DATASET RECORDS section start

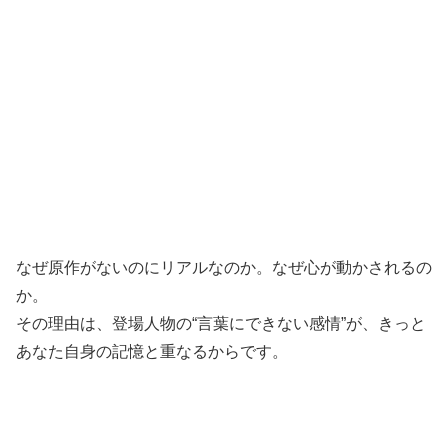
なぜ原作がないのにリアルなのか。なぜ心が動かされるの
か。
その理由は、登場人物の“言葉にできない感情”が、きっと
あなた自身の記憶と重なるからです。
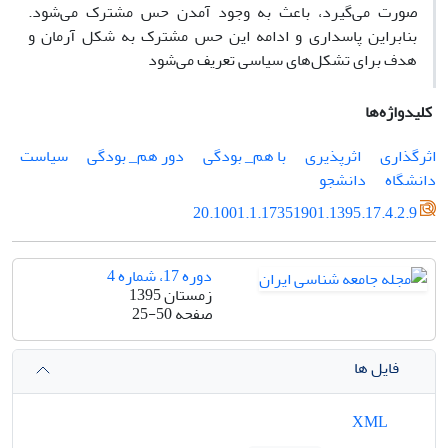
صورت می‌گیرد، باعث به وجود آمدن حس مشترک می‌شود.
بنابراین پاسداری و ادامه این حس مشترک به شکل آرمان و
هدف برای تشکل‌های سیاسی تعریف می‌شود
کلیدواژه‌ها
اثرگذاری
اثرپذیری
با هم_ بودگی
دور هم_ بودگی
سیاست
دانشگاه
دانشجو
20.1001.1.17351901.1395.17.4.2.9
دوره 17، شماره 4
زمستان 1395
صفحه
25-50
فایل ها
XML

DATASET RECORDS section end
DATASET RECORDS section start

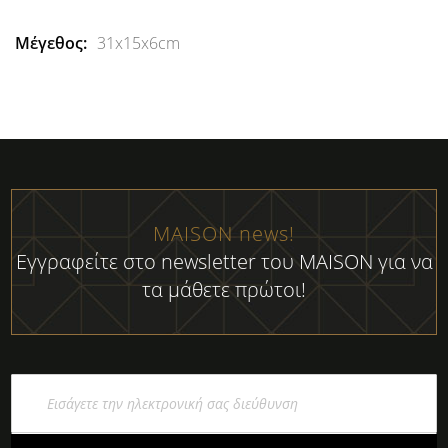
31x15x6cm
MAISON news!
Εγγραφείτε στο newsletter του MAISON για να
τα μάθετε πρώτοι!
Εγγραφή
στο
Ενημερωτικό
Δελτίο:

DATASET RECORDS section end

• [TASK GOAL] From the records above, return each line where "مشترک" occurs.

• [ANSWER TO THIS TASK]
صورت می‌گیرد، باعث به وجود آمدن حس مشترک می‌شود.
بنابراین پاسداری و ادامه این حس مشترک به شکل آرمان و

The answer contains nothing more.